Decision-making for the next generation is changing. When I was going through school I had to work for a decision. I had to go through the encyclopedia (if I had one), look up what I wanted, research it and draw my conclusions. For today’s emerging generation, those decisions are given to them, and it goes back to my comments about navigational augmentation, giving us answers and reducing our readiness to determine them ourselves. It’s up to us to recognize that these issues are real, and they’re only going to become stronger and more influential.

Humans generally have the luxury of being able to stop, to pause and observe situations before determining the best cause of action. In the maritime and aviation worlds, we don’t have that luxury. We can’t just hit the pause button, and even if we decide to turn around, we’ve still got to move forward to complete a turn. An operational inertia exists. That means we must prevent ourselves and our people from getting to the point where there’s no other alternative but continuing towards a hazardous situation without the skill sets to manage the outcome.

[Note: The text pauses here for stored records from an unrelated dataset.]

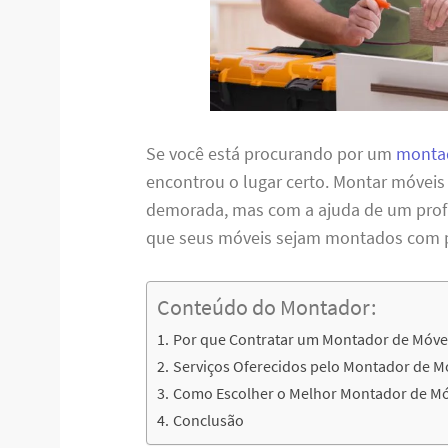
Se você está procurando por um
montad
encontrou o lugar certo. Montar móveis
demorada, mas com a ajuda de um profis
que seus móveis sejam montados com per
Conteúdo do Montador:
Por que Contratar um Montador de Móvei
Serviços Oferecidos pelo Montador de Mó
Como Escolher o Melhor Montador de Móv
Conclusão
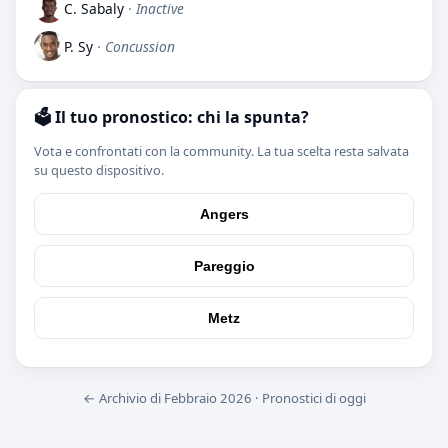
C. Sabaly
· Inactive
P. Sy
· Concussion
🗳️ Il tuo pronostico: chi la spunta?
Vota e confrontati con la community. La tua scelta resta salvata
su questo dispositivo.
Angers
Pareggio
Metz
← Archivio di Febbraio 2026
·
Pronostici di oggi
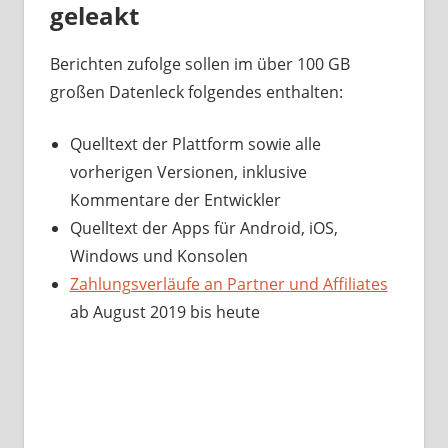
geleakt
Berichten zufolge sollen im über 100 GB
großen Datenleck folgendes enthalten:
Quelltext der Plattform sowie alle
vorherigen Versionen, inklusive
Kommentare der Entwickler
Quelltext der Apps für Android, iOS,
Windows und Konsolen
Zahlungsverläufe an Partner und Affiliates
ab August 2019 bis heute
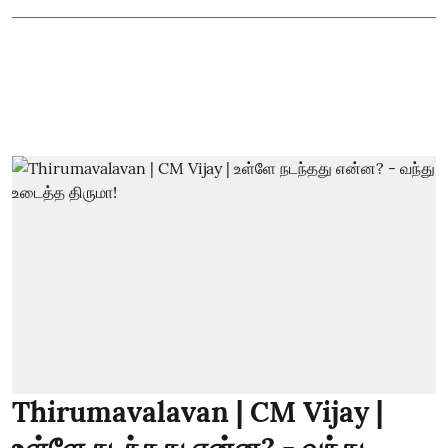
Thirumavalavan | CM Vijay |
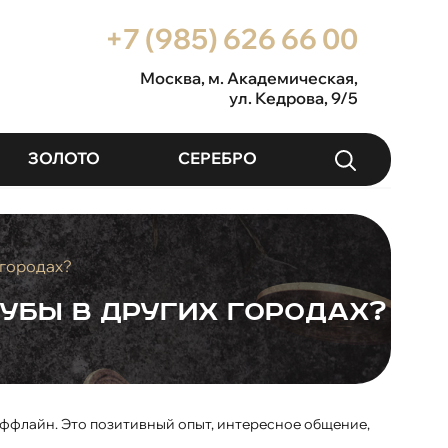
+7 (985) 626 66 00
Москва
, м. Академическая,
ул. Кедрова, 9/5
ЗОЛОТО
СЕРЕБРО
 городах?
убы в других городах?
 оффлайн. Это позитивный опыт, интересное общение,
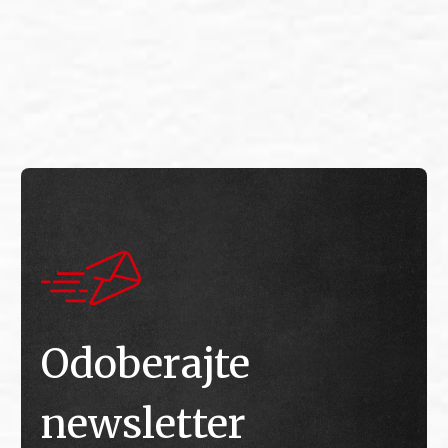
E
E
Odoberajte
newsletter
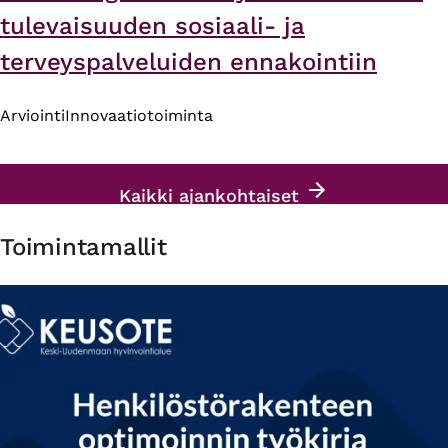
tulevaisuuden sosiaali- ja
terveyspalveluiden ennakointiin
Arviointi
Innovaatiotoiminta
Kaikki ajankohtaiset
Toimintamallit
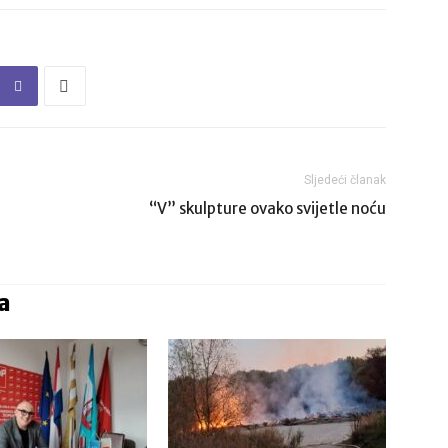
Sljedeći članak
“V” skulpture ovako svijetle noću
a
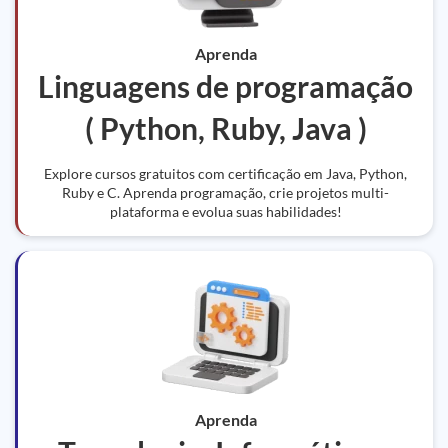
Aprenda
Linguagens de programação
( Python, Ruby, Java )
Explore cursos gratuitos com certificação em Java, Python,
Ruby e C. Aprenda programação, crie projetos multi-
plataforma e evolua suas habilidades!
Aprenda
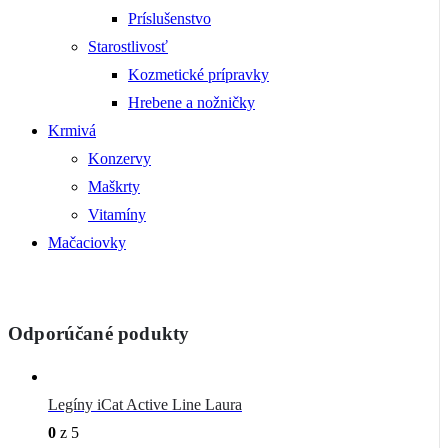
Príslušenstvo
Starostlivosť
Kozmetické prípravky
Hrebene a nožničky
Krmivá
Konzervy
Maškrty
Vitamíny
Mačaciovky
Odporúčané podukty
Legíny iCat Active Line Laura
0
z 5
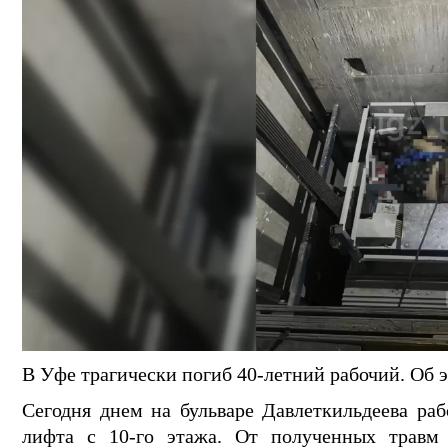
В Уфе трагически погиб 40-летний рабочий. Об
Сегодня днем на бульваре Давлеткильдеева ра
лифта с 10-го этажа. От полученных травм 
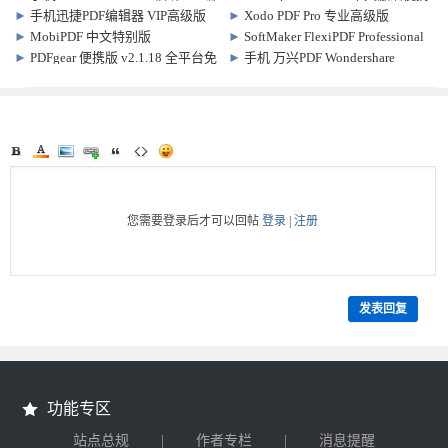
辑器 高级订阅版
版 v3.0.8
►
手机迅捷PDF编辑器 VIP高级版
►
Xodo PDF Pro 专业高级版
v2026.4.3.0527.0810
v1.9.4.0
v10.15.0 手机PDF编辑软件
►
MobiPDF 中文特别版
►
SoftMaker FlexiPDF Professional
v10.30.59210 PDF编辑转换软件
破解版 2025.420.0626+OCR和文本
►
PDFgear 便携版 v2.1.18 全平台免
►
手机 万兴PDF Wondershare
翻译
费PDF编辑 转换+智能助手软件
PDFelement 订阅高级版 v6.1.11
您需要登录后才可以回帖
登录
|
注册
发表回复
功能专区
|
|
站点总规
作者专栏
消息提醒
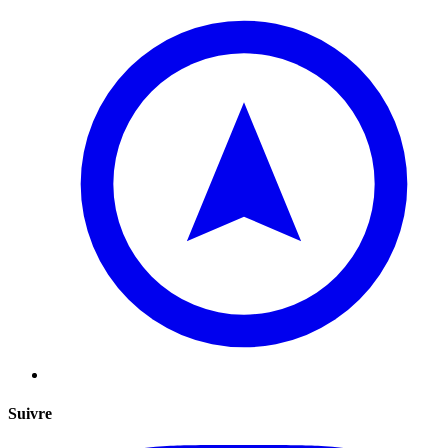
Suivre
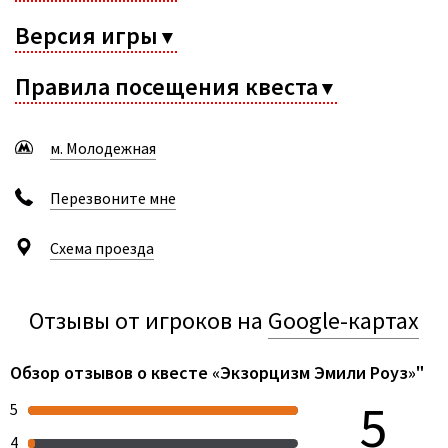
Версия игры
▼
Правила посещения квеста
▼
м. Молодежная
Перезвоните мне
Схема проезда
Отзывы от игроков на
Google-картах
Обзор отзывов о квесте «Экзорцизм Эмили Роуз»"
5
5
4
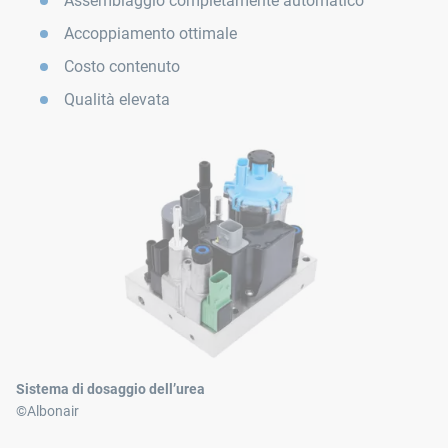
Assemblaggio completamente automatico
Accoppiamento ottimale
Costo contenuto
Qualità elevata
Sistema di dosaggio dell’urea
©Albonair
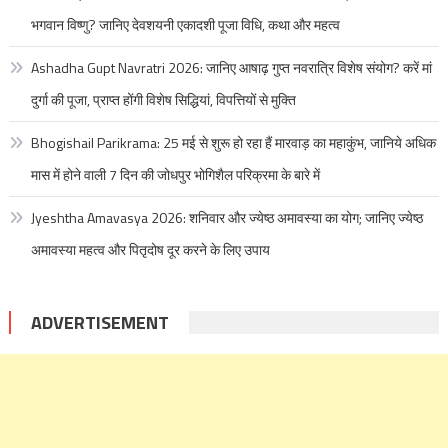
भगवान विष्णु? जानिए देवशयनी एकादशी पूजा विधि, कथा और महत्व
Ashadha Gupt Navratri 2026: जानिए आषाढ़ गुप्त नवरात्रि विशेष संयोग? करें मां
दुर्गा की पूजा, प्राप्त होंगी विशेष सिद्धियां, विपत्तियों से मुक्ति
Bhogishail Parikrama: 25 मई से शुरू हो रहा हैं मारवाड़ का महाकुंभ, जानिये अधिक
मास में होने वाली 7 दिन की जोधपुर भोगिशैल परिक्रमा के बारे में
Jyeshtha Amavasya 2026: शनिवार और ज्येष्ठ अमावस्या का योग; जानिए ज्येष्ठ
अमावस्या महत्व और पितृदोष दूर करने के लिए उपाय
ADVERTISEMENT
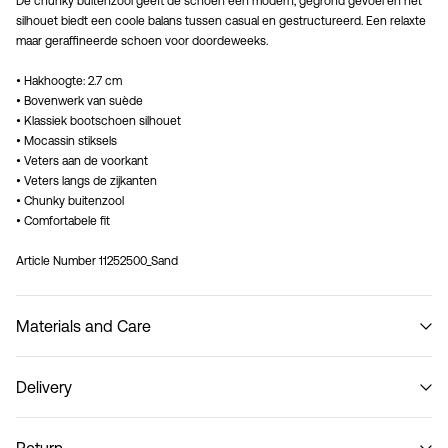
De chunky buitenzool geeft de schoen een modern, gegrond gevoel en het
silhouet biedt een coole balans tussen casual en gestructureerd. Een relaxte
maar geraffineerde schoen voor doordeweeks.
• Hakhoogte: 2.7 cm
• Bovenwerk van suède
• Klassiek bootschoen silhouet
• Mocassin stiksels
• Veters aan de voorkant
• Veters langs de zijkanten
• Chunky buitenzool
• Comfortabele fit
Article Number
11252500_Sand
Materials and Care
Delivery
Ophalen bij afhaalpunt(MONDIALRELAY)
€ 3,95
Do not wash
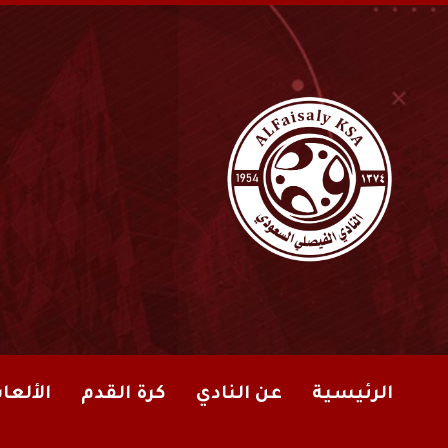
الرئيسية
عن النادي
كرة القدم
الألعا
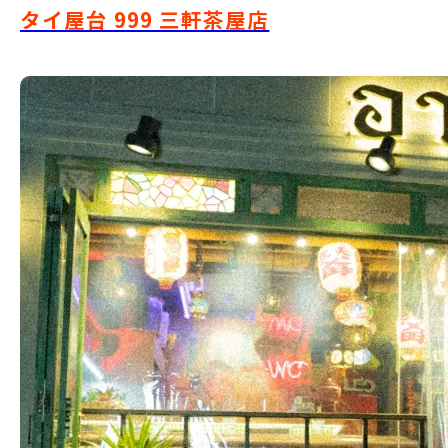
タイ屋台 999 三軒茶屋店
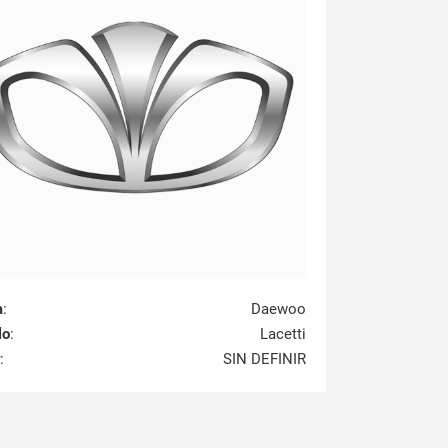
a
:
Daewoo
lo
:
Lacetti
:
SIN DEFINIR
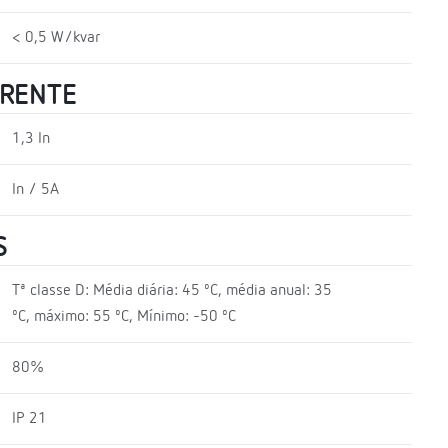
< 0,5 W/kvar
RRENTE
1,3 In
In / 5A
S
Tª classe D: Média diária: 45 ºC, média anual: 35
ºC, máximo: 55 ºC, Mínimo: -50 ºC
80%
IP 21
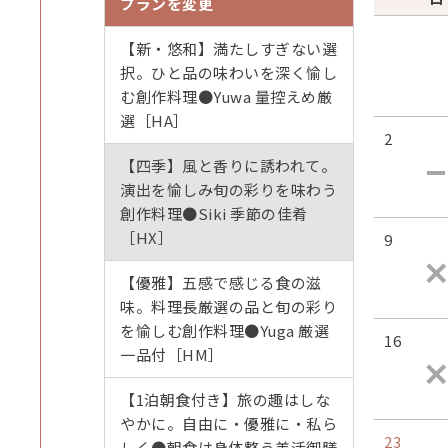
プランを変更
【新・悠和】満たしすぎない選
択。ひと品の味わいを深く愉し
む創作料理●Yuwa 量控えめ厳
選［HA］
2
【四季】風と香りに誘われて。
演出を愉しみ旬の彩りを味わう
創作料理●Siki 季節の佳肴
［HX］
9
【優雅】五感で感じる食の滋
味。料理長厳選の品と旬の彩り
を愉しむ創作料理●Yuga 厳選
16
一品付［HM］
【1泊朝食付き】旅の趣はしな
やかに。自由に・優雅に・私ら
23
しく●朝食は身体整う美活御膳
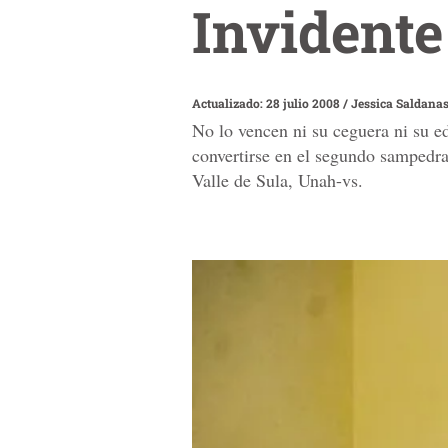
Invidente
Actualizado: 28 julio 2008
/
Jessica Saldana
No lo vencen ni su ceguera ni su e
convertirse en el segundo sampedr
Valle de Sula, Unah-vs.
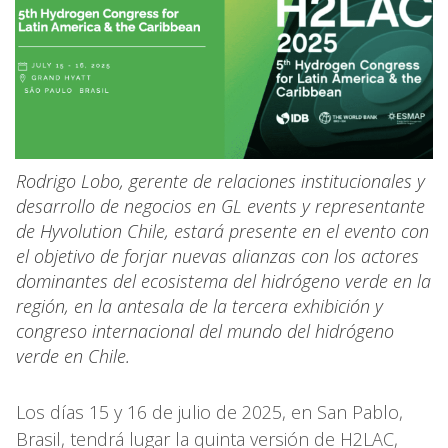
Rodrigo Lobo, gerente de relaciones institucionales y
desarrollo de negocios en GL events y representante
de Hyvolution Chile, estará presente en el evento con
el objetivo de forjar nuevas alianzas con los actores
dominantes del ecosistema del hidrógeno verde en la
región, en la antesala de la tercera exhibición y
congreso internacional del mundo del hidrógeno
verde en Chile.
Los días 15 y 16 de julio de 2025, en San Pablo,
Brasil, tendrá lugar la quinta versión de H2LAC,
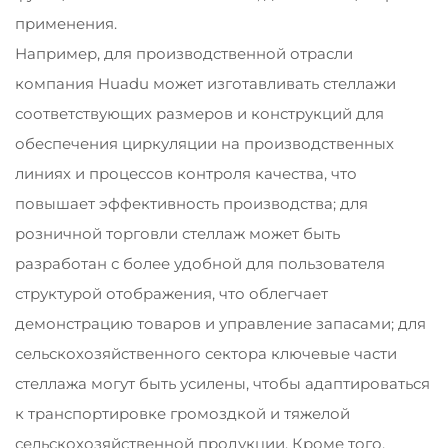
применения.
Например, для производственной отрасли
компания Huadu может изготавливать стеллажи
соответствующих размеров и конструкций для
обеспечения циркуляции на производственных
линиях и процессов контроля качества, что
повышает эффективность производства; для
розничной торговли стеллаж может быть
разработан с более удобной для пользователя
структурой отображения, что облегчает
демонстрацию товаров и управление запасами; для
сельскохозяйственного сектора ключевые части
стеллажа могут быть усилены, чтобы адаптироваться
к транспортировке громоздкой и тяжелой
сельскохозяйственной продукции. Кроме того,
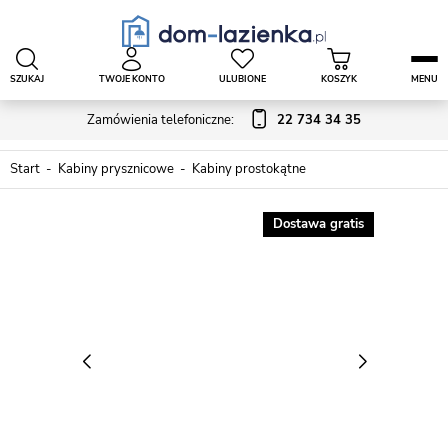
SZUKAJ
TWOJE KONTO
ULUBIONE
KOSZYK
MENU
Zamówienia telefoniczne:
22 734 34 35
Start
Kabiny prysznicowe
Kabiny prostokątne
Dostawa gratis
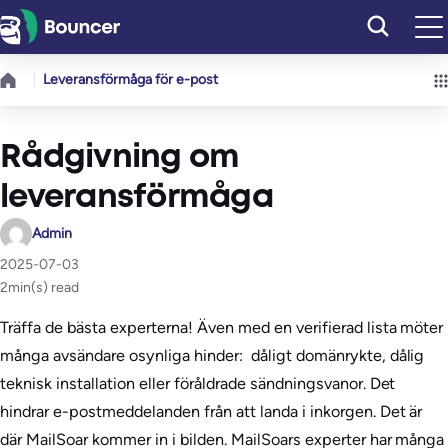
Hoppa
till
innehåll
Leveransförmåga för e-post
Rådgivning om
leveransförmåga
Admin
2025-07-03
2
min(s) read
Träffa de bästa experterna! Även med en verifierad lista möter
många avsändare osynliga hinder: dåligt domänrykte, dålig
teknisk installation eller föråldrade sändningsvanor. Det
hindrar e-postmeddelanden från att landa i inkorgen. Det är
där MailSoar kommer in i bilden. MailSoars experter har många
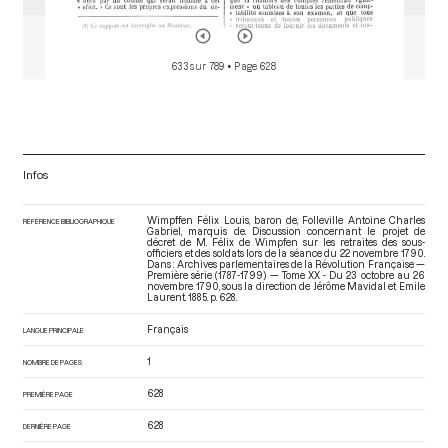
633 sur 789
• Page 628
Infos
Wimpffen Félix Louis, baron de, Folleville Antoine Charles
RÉFÉRENCE BIBLIOGRAPHIQUE
Gabriel, marquis de. Discussion concernant le projet de
décret de M. Félix de Wimpfen sur les retraites des sous-
officiers et des soldats lors de la séance du 22 novembre 1790.
Dans : Archives parlementaires de la Révolution Française —
Première série (1787-1799) — Tome XX - Du 23 octobre au 26
novembre 1790
, sous la direction de Jérôme Mavidal et Emile
Laurent. 1885. p. 628.
Français
LANGUE PRINCIPALE
1
NOMBRE DE PAGES
628
PREMIÈRE PAGE
628
DERNIÈRE PAGE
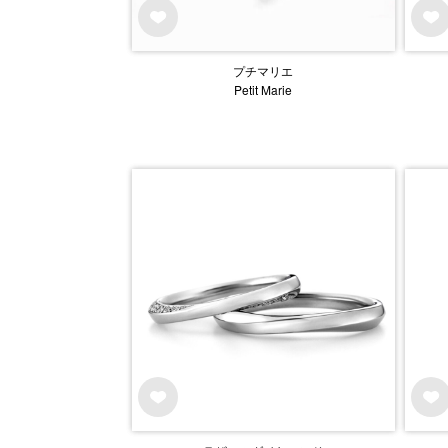
プチマリエ
Petit Marie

It comes down to us as an industry, as seasoned aviators and engineers, starting to recognize and identify in our less experienced colleagues the hazards, stressors and pressures that they face every day and starting to alleviate those by providing alternate solutions. There has to be a cultural shift on an industry-wide level, not just an organizational one. Culture, being ideas and behaviors moulded for a common mindset. That is what we need as an industry going forward, because it’s so much more powerful than simply adding more regulation and yet more imposed procedures.